TO-DO ITEM: Although pictures appear in the data, the answer should contain only the lines from its start through the line with "wire l, r, s_n;", written out exactly.

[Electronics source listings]
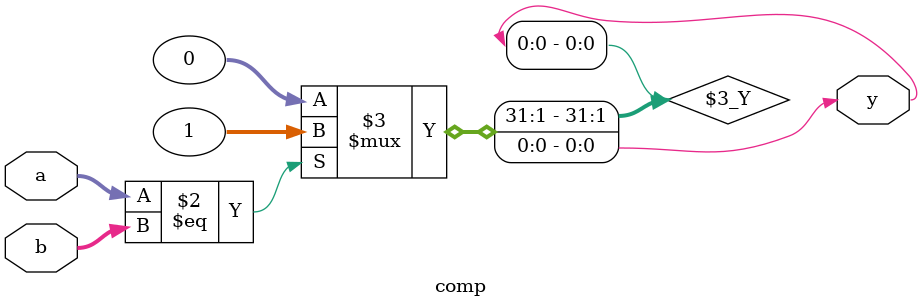
<source format=sv>
module comp (

    input logic [15:0] a,

    input logic [15:0] b,

    output logic y

);

always_comb begin

    y = (a == b) ? 1: 0;

end

endmodule



</source>
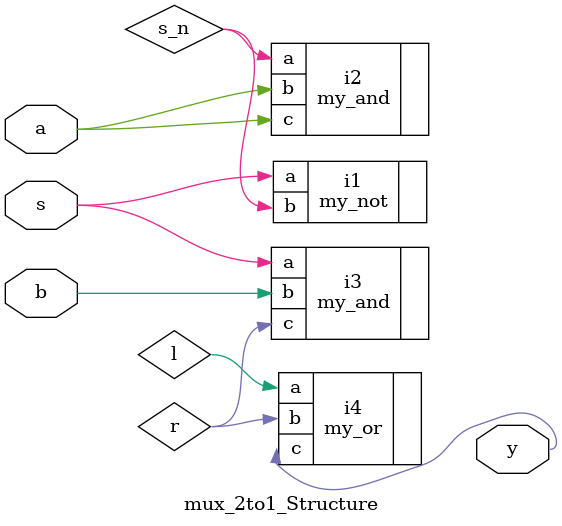
<source format=v>
module mux_2to1_Structure(a, b, s, y);
    input a, b, s;
    output y;
    wire l, r, s_n;
    my_not i1(.a(s), .b(s_n));
    my_and i2 (.a(s_n), .b(a), .c(a));
    my_and i3 (.a(s), .b(b), .c(r));
    my_or i4 (.a(l), .b(r), .c(y));
endmodule

</source>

WRITTEN RESPONSE:
<source format=sv>
module comp (

    input logic [15:0] a,

    input logic [15:0] b,

    output logic y

);

always_comb begin

    y = (a == b) ? 1: 0;

end

endmodule



</source>
<source format=v>
module mux_2to1_Structure(a, b, s, y);
    input a, b, s;
    output y;
    wire l, r, s_n;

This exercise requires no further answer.